Nel frattempo il Codice Penale si adegua e inasprisce: dal 1871 al 1994 prevedeva al Paragrafo 175, conosciuto come §175 StGB, pene più aspre per gli omosessuali rispetto a quelle previste per i pedofili (citati nel Paragrafo 176).

United States Holocaust Memorial Museum Collection, dono di Wilhelm A. Kroepfl

Heinz Heger, prigioniero omosessuale, racconta nel suo libro Gli uomini col triangolo rosa (Edizioni Sonda): “Il nostro blocco era occupato esclusivamente da omosessuali, e ogni ala aveva circa duecentocinquanta detenuti. Potevamo dormire solo in camicia da notte e con le mani fuori dalle coperte, perché “Voi brutti froci siete sempre arrapati“. Bisogna tener presente che le finestre erano ricoperte da uno spesso strato di ghiaccio. Per punizione, chi veniva sorpreso a letto in mutande o con le mani sotto le coperte – quasi ogni notte venivano fatti dei controlli – veniva portato all’aperto, dove gli rovesciavano addosso alcuni secchi d’acqua, per poi lasciarlo là in piedi per un’ora buona. Ben pochi sopravvivevano […]. Agli omosessuali che non stavano abbastanza eretti o che non rispondevano velocemente si dava un colpo di bastone in pieno viso, così forte da farli cadere in terra sanguinanti e con due o tre denti spezzati. Per quanto riguardava noi detenuti omosessuali, Himmler aveva disposto che fossimo obbligati a frequentarlo [il bordello] regolarmente per guarire dal nostro orientamento omosessuale. […] Il Lagerführer mi ordinò per tre volte di recarmi al bordello, e la cosa mi risultò non solo imbarazzante ma anche straziante”.

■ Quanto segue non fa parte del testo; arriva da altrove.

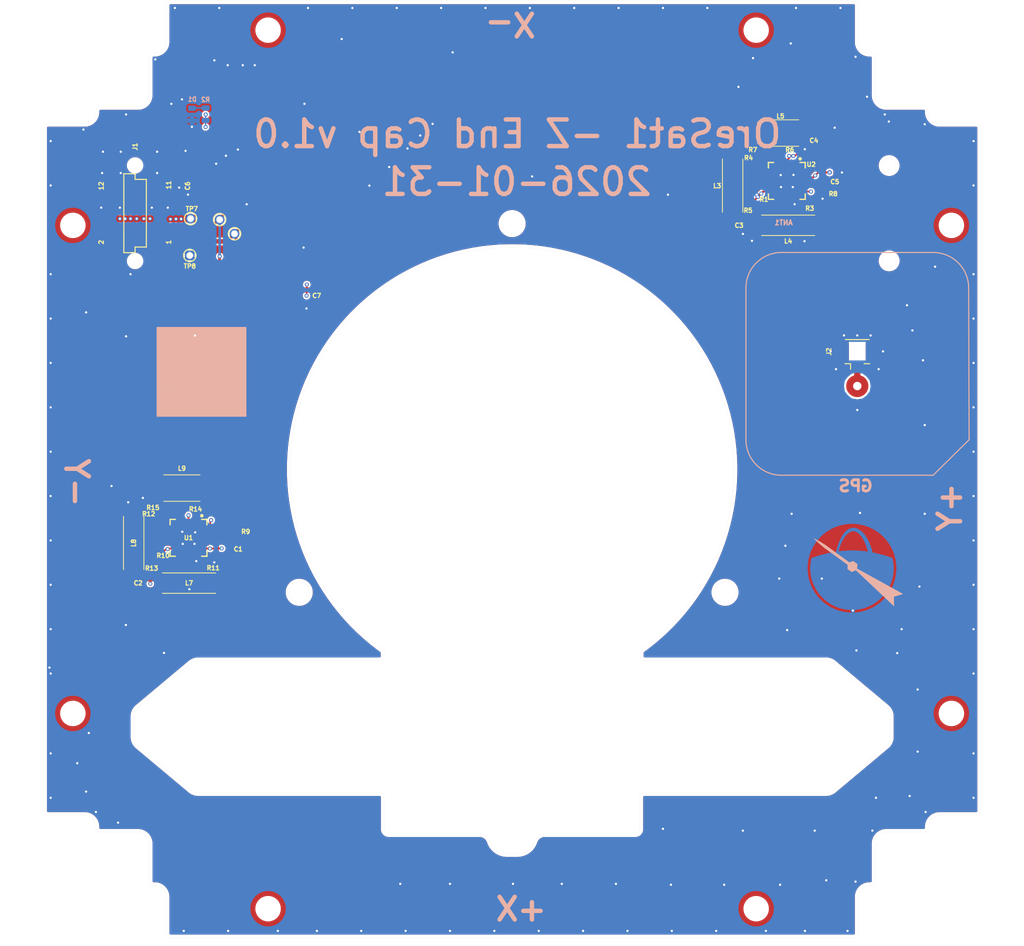
<source format=kicad_pcb>
(kicad_pcb
	(version 20241229)
	(generator "pcbnew")
	(generator_version "9.0")
	(general
		(thickness 1.7702)
		(legacy_teardrops no)
	)
	(paper "A")
	(title_block
		(title "OreSat1 -Z End Cap")
		(date "2026-01-31")
		(rev "1.0")
		(company "Portland State Aerospace Society")
	)
	(layers
		(0 "F.Cu" signal)
		(4 "In1.Cu" signal)
		(6 "In2.Cu" signal)
		(2 "B.Cu" signal)
		(13 "F.Paste" user)
		(15 "B.Paste" user)
		(5 "F.SilkS" user "F.Silkscreen")
		(7 "B.SilkS" user "B.Silkscreen")
		(1 "F.Mask" user)
		(3 "B.Mask" user)
		(17 "Dwgs.User" user "User.Drawings")
		(19 "Cmts.User" user "User.Comments")
		(25 "Edge.Cuts" user)
		(27 "Margin" user)
		(31 "F.CrtYd" user "F.Courtyard")
		(29 "B.CrtYd" user "B.Courtyard")
		(35 "F.Fab" user)
		(33 "B.Fab" user)
	)
	(setup
		(stackup
			(layer "F.SilkS"
				(type "Top Silk Screen")
				(color "White")
				(material "Liquid Photo")
			)
			(layer "F.Paste"
				(type "Top Solder Paste")
			)
			(layer "F.Mask"
				(type "Top Solder Mask")
				(color "Purple")
				(thickness 0.0254)
				(material "Liquid Ink")
				(epsilon_r 3.3)
				(loss_tangent 0)
			)
			(layer "F.Cu"
				(type "copper")
				(thickness 0.0432)
			)
			(layer "dielectric 1"
				(type "prepreg")
				(thickness 0.2021)
				(material "FR408-HR")
				(epsilon_r 3.69)
				(loss_tangent 0.0091)
			)
			(layer "In1.Cu"
				(type "copper")
				(thickness 0.0175)
			)
			(layer "dielectric 2"
				(type "core")
				(thickness 1.1938)
				(material "FR408-HR")
				(epsilon_r 3.69)
				(loss_tangent 0.0091)
			)
			(layer "In2.Cu"
				(type "copper")
				(thickness 0.0175)
			)
			(layer "dielectric 3"
				(type "prepreg")
				(thickness 0.2021)
				(material "FR408-HR")
				(epsilon_r 3.69)
				(loss_tangent 0.0091)
			)
			(layer "B.Cu"
				(type "copper")
				(thickness 0.0432)
			)
			(layer "B.Mask"
				(type "Bottom Solder Mask")
				(color "Purple")
				(thickness 0.0254)
				(material "Liquid Ink")
				(epsilon_r 3.3)
				(loss_tangent 0)
			)
			(layer "B.Paste"
				(type "Bottom Solder Paste")
			)
			(layer "B.SilkS"
				(type "Bottom Silk Screen")
				(color "White")
				(material "Liquid Photo")
			)
			(copper_finish "ENIG")
			(dielectric_constraints no)
		)
		(pad_to_mask_clearance 0)
		(allow_soldermask_bridges_in_footprints no)
		(tenting front back)
		(pcbplotparams
			(layerselection 0x00000000_00000000_55555555_5755f5ff)
			(plot_on_all_layers_selection 0x00000000_00000000_00000000_00000000)
			(disableapertmacros no)
			(usegerberextensions no)
			(usegerberattributes yes)
			(usegerberadvancedattributes yes)
			(creategerberjobfile no)
			(dashed_line_dash_ratio 12.000000)
			(dashed_line_gap_ratio 3.000000)
			(svgprecision 6)
			(plotframeref no)
			(mode 1)
			(useauxorigin no)
			(hpglpennumber 1)
			(hpglpenspeed 20)
			(hpglpendiameter 15.000000)
			(pdf_front_fp_property_popups yes)
			(pdf_back_fp_property_popups yes)
			(pdf_metadata yes)
			(pdf_single_document no)
			(dxfpolygonmode yes)
			(dxfimperialunits yes)
			(dxfusepcbnewfont yes)
			(psnegative no)
			(psa4output no)
			(plot_black_and_white yes)
			(sketchpadsonfab no)
			(plotpadnumbers no)
			(hidednponfab no)
			(sketchdnponfab yes)
			(crossoutdnponfab yes)
			(subtractmaskfromsilk no)
			(outputformat 1)
			(mirror no)
			(drillshape 0)
			(scaleselection 1)
			(outputdirectory "build")
		)
	)
	(net 0 "")
	(net 1 "Net-(ANT1-A)")
	(net 2 "+3.3v")
	(net 3 "GND")
	(net 4 "unconnected-(J1-Pad12)")
	(net 5 "unconnected-(J1-Pad11)")
	(net 6 "unconnected-(J1-Pad10)")
	(net 7 "unconnected-(J1-Pad9)")
	(net 8 "/MAG-SDA")
	(net 9 "/MAG-SCL")
	(net 10 "Net-(D1-A)")
	(net 11 "Net-(U2-YINP)")
	(net 12 "Net-(U2-YINN)")
	(net 13 "Net-(U2-XINN)")
	(net 14 "Net-(U2-XINP)")
	(net 15 "Net-(U2-ZINN)")
	(net 16 "Net-(U2-ZINP)")
	(net 17 "Net-(U1-XINP)")
	(net 18 "Net-(U1-XINN)")
	(net 19 "Net-(U1-YINN)")
	(net 20 "Net-(U1-YINP)")
	(net 21 "Net-(U1-ZINN)")
	(net 22 "Net-(U1-ZINP)")
	(net 23 "Net-(U2-XDRVP)")
	(net 24 "Net-(U2-XDRVN)")
	(net 25 "Net-(U2-YDRVP)")
	(net 26 "Net-(U2-YDRVN)")
	(net 27 "Net-(U2-ZDRVP)")
	(net 28 "Net-(U2-ZDRVN)")
	(net 29 "Net-(U2-REXT)")
	(net 30 "Net-(U1-REXT)")
	(net 31 "Net-(U1-XDRVP)")
	(net 32 "Net-(U1-XDRVN)")
	(net 33 "Net-(U1-YDRVP)")
	(net 34 "Net-(U1-YDRVN)")
	(net 35 "Net-(U1-ZDRVP)")
	(net 36 "Net-(U1-ZDRVN)")
	(net 37 "unconnected-(U1-NC-Pad21)")
	(net 38 "unconnected-(U1-DRDY-Pad23)")
	(net 39 "unconnected-(U1-NC-Pad24)")
	(net 40 "unconnected-(U2-DRDY-Pad23)")
	(net 41 "unconnected-(U2-NC-Pad21)")
	(net 42 "unconnected-(U2-NC-Pad24)")
	(footprint "oresat-passives:0603-C-NOSILK" (layer "F.Cu") (at 115.85 113.92))
	(footprint "oresat-passives:0603-C-NOSILK" (layer "F.Cu") (at 117.3275 112.06 -90))
	(footprint "oresat-passives:0603-C-NOSILK" (layer "F.Cu") (at 107.7075 111.61 -90))
	(footprint "oresat-passives:0603-C-NOSILK" (layer "F.Cu") (at 183.485 73.19 90))
	(footprint "oresat-passives:0603-C-NOSILK" (layer "F.Cu") (at 125.35 85.48 -90))
	(footprint "oresat-passives:0603-C-NOSILK" (layer "F.Cu") (at 181.41 68.915))
	(footprint "oresat-passives:0805-C-NOSILK" (layer "F.Cu") (at 110.98 74.85 90))
	(footprint "oresat-misc:RM3100 SEN-XY-f" (layer "F.Cu") (at 105.8575 113.29 90))
	(footprint "oresat-passives:0603-C-NOSILK" (layer "F.Cu") (at 108.9075 110.96 -90))
	(footprint "oresat-misc:TestPoint-0.75mm-th" (layer "F.Cu") (at 112.266447 76.736446))
	(footprint "oresat-passives:0603-C-NOSILK" (layer "F.Cu") (at 177.36 75.49))
	(footprint "oresat-misc:RM3100 SEN-XY-f" (layer "F.Cu") (at 179.61 77.49 180))
	(footprint "oresat-passives:0603-C-NOSILK" (layer "F.Cu") (at 112.9375 115.73 180))
	(footprint "oresat-misc:RM3100 SEN-Z-f" (layer "F.Cu") (at 178.76 67.09 180))
	(footprint "oresat-passives:0805-C-NOSILK" (layer "F.Cu") (at 175.54 77.64 -90))
	(footprint "oresat-passives:0603-C-NOSILK" (layer "F.Cu") (at 184.29 71.54))
	(footprint "oresat-passives:0603-C-NOSILK" (layer "F.Cu") (at 180.36 75.49 180))
	(footprint "oresat-passives:0603-C-NOSILK" (layer "F.Cu") (at 110.7775 109.52))
	(footprint "oresat-misc:RM3100 SEN-XY-f" (layer "F.Cu") (at 112.0975 117.81 180))
	(footprint "oresat-passives:0603-C-NOSILK" (layer "F.Cu") (at 109.9475 115.71))
	(footprint "oresat-passives:0603-C-NOSILK" (layer "F.Cu") (at 175.25 74.31 90))
	(footprint "oresat-misc:RM3100-MagI2C" (layer "F.Cu") (at 112.036447 112.706446 180))
	(footprint "oresat-connectors:J-Harwin-M55-60X1242R" (layer "F.Cu") (at 106.016447 76.126446 90))
	(footprint "oresat-passives:0603-C-NOSILK" (layer "F.Cu") (at 175.13 71.41 -90))
	(footprint "oresat-misc:RM3100-MagI2C" (layer "F.Cu") (at 179.456447 72.486446 180))
	(footprint "oresat-passives:0603-C-NOSILK" (layer "F.Cu") (at 176.36 70.74 -90))
	(footprint "oresat-passives:0603-C-NOSILK" (layer "F.Cu") (at 107.8075 114.54 90))
	(footprint "oresat-passives:0805-C-NOSILK" (layer "F.Cu") (at 107.74 117.94 -90))
	(footprint "oresat-misc:TestPoint-0.75mm-th" (layer "F.Cu") (at 112.176447 80.886446))
	(footprint "oresat-misc:RM3100 SEN-XY-f" (layer "F.Cu") (at 173.35 73.02 90))
	(footprint "oresat-misc:RM3100 SEN-Z-f" (layer "F.Cu") (at 111.2875 107.1 180))
	(footprint "oresat-passives:0603-C-NOSILK"
		(layer "F.Cu")
		(uuid "f500cf68-f010-473a-a999-ec13e391e91f")
		(at 178.21 69.29)
		(descr "<b>0603 (metric 1608) tight 'IPC-C' without silkscreen</b>\n<br>In house package for minimum spacing based on IPC-7351B.\nThis package is identical to 0603-C, but has its tPlace silkscreen layer removed.")
		(property "Reference" "R6"
			(at 1.01 0 0)
			(layer "F.SilkS")
			(uuid "30f24278-55f7-489e-8d71-4f47945e1047")
			(effects
				(font
					(size 0.5 0.5)
					(thickness 0.125)
				)
				(justify left bottom)
			)
		)
		(property "Value" "121"
			(at -1 1.55 0)
			(layer "F.Fab")
			(hide yes)
			(uuid "a5ccb65a-f558-4d76-900d-897901c955
... [938662 chars truncated]
</source>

Nel lager di Buchenwald, nella Turingia (Germania orientale), i prigionieri del “blocco politico”, che detiene fra gli altri anche Mafalda di Savoia, sono omosessuali torturati con esperimento chimici e psicologici di ogni topo. Sostano a Buchenwald, dal 1938 al 1945c un migliaio di omosessuali, e proseguono poi per Bergen-Belsen o Mauthausen dove è più intensa la fabbrica di armi e materiale bellico.

Nel lager di di Sachsenhausen (Orianenburg, nord Berlino) i prigionieri con il triangolo rosa sono impiegati nella fabbrica di mattoni detta Klinlerwerk. In tale luogo di tortura, vengono effettuate cure sperimentali farmacologiche, esperimenti chirurgici, tortura e castrazione, uno dei quali consisteva nel far indossare alle cavie scarpe con suole sintetiche e nel farle correre fino allo svenimento per testare la resistenza delle calzature a contatto con il piede e il suolo. I prigionieri si aiutano vicendevolmente, chi ottiene incarichi in infermiera si attiva per prestare cure alle persone ferite e menomate di lavori forzati e dai sadici esperimenti. Fra loro molti artisti, musicisti, scrittori e intellettuali. Loro pensano alle cure dell’anima e intrattengono i compagni sperando che il mondo di svegli.